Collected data
=== Section Start ===
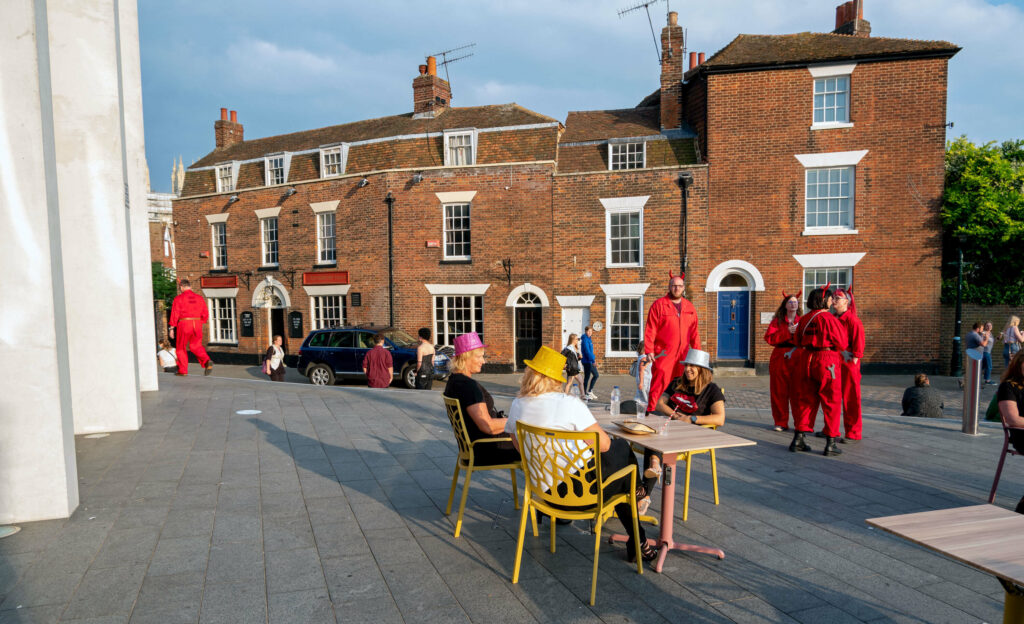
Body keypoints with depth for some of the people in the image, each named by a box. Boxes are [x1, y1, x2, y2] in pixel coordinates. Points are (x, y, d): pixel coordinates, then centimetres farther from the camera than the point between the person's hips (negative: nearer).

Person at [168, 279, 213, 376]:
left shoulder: (179, 298, -4)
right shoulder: (199, 297, 8)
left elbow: (174, 314, -7)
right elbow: (205, 314, 10)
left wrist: (171, 328, -1)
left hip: (184, 324, -3)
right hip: (197, 324, 3)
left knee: (181, 347, 11)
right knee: (196, 346, 12)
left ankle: (183, 370, 13)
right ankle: (207, 361, -14)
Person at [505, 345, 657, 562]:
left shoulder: (517, 406, -1)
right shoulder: (569, 404, -20)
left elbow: (521, 447, 12)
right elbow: (604, 443, -15)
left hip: (544, 486, 7)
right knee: (622, 449, 17)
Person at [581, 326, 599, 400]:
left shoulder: (589, 339, 15)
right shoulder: (585, 340, -15)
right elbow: (587, 351, -22)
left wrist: (593, 358, 15)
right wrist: (593, 360, -22)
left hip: (590, 361, 10)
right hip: (587, 361, -10)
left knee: (596, 375, 12)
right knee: (587, 377, -3)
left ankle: (589, 391, 16)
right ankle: (586, 394, 4)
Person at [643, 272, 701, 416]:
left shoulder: (689, 307, 15)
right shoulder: (658, 305, -1)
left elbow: (694, 332, 16)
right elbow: (650, 330, -5)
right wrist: (649, 350, -12)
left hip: (682, 355, 5)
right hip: (663, 354, -5)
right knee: (659, 382, -11)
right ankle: (652, 410, -7)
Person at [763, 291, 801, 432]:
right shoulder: (777, 321, 9)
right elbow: (769, 338, -5)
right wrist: (787, 332, -11)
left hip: (797, 360, 0)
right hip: (780, 359, 0)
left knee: (797, 393, -4)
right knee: (779, 392, 2)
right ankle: (781, 423, 11)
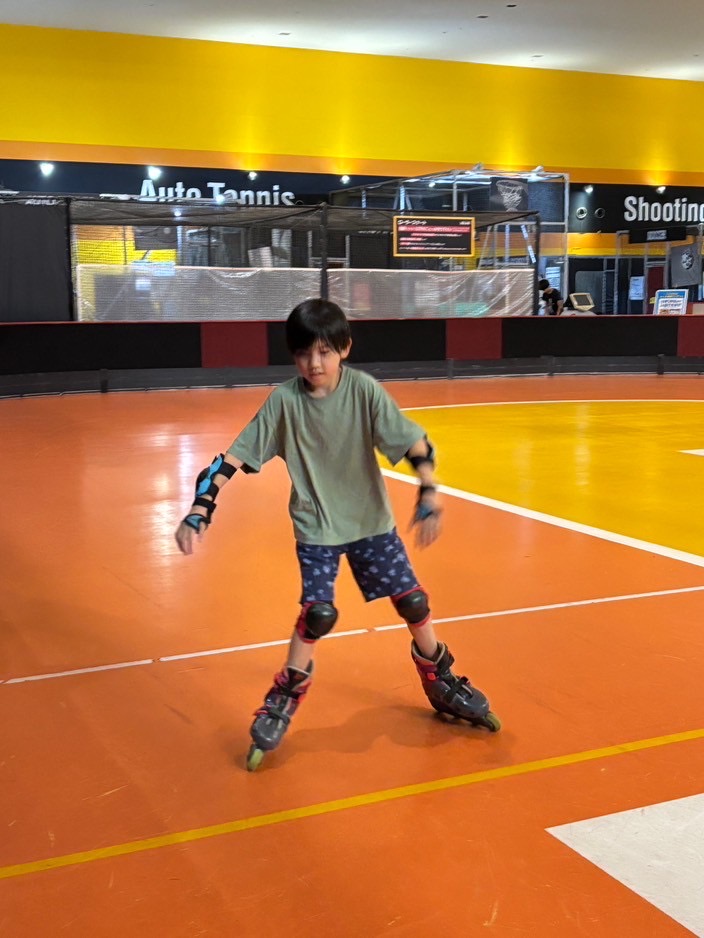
=== Section End ===
* [Exercise description]: Return exactly the lines of the data, beginning with the first and ending with the line containing "left hip: (544, 486, 7)". Skip the pictures.

* [Solved exercise]:
Body keypoints with depth for some of the people in the image, each named by a box. Boxes are [x1, y1, x2, y2] in pixel coordinates. Points are (x, y, d): pixel coordinates, then centimetres farther from the camera than the point between the person's hips (negative: nearer).

Person at [168, 279, 213, 376]:
left shoulder: (179, 298, -4)
right shoulder: (199, 297, 8)
left elbow: (174, 314, -7)
right elbow: (205, 314, 10)
left wrist: (171, 328, -1)
left hip: (184, 324, -3)
right hip: (197, 324, 3)
left knee: (181, 347, 11)
right knee: (196, 346, 12)
left ankle: (183, 370, 13)
right ankle: (207, 361, -14)
Person at [505, 345, 657, 562]:
left shoulder: (517, 406, -1)
right shoulder: (569, 404, -20)
left elbow: (521, 447, 12)
right elbow: (604, 443, -15)
left hip: (544, 486, 7)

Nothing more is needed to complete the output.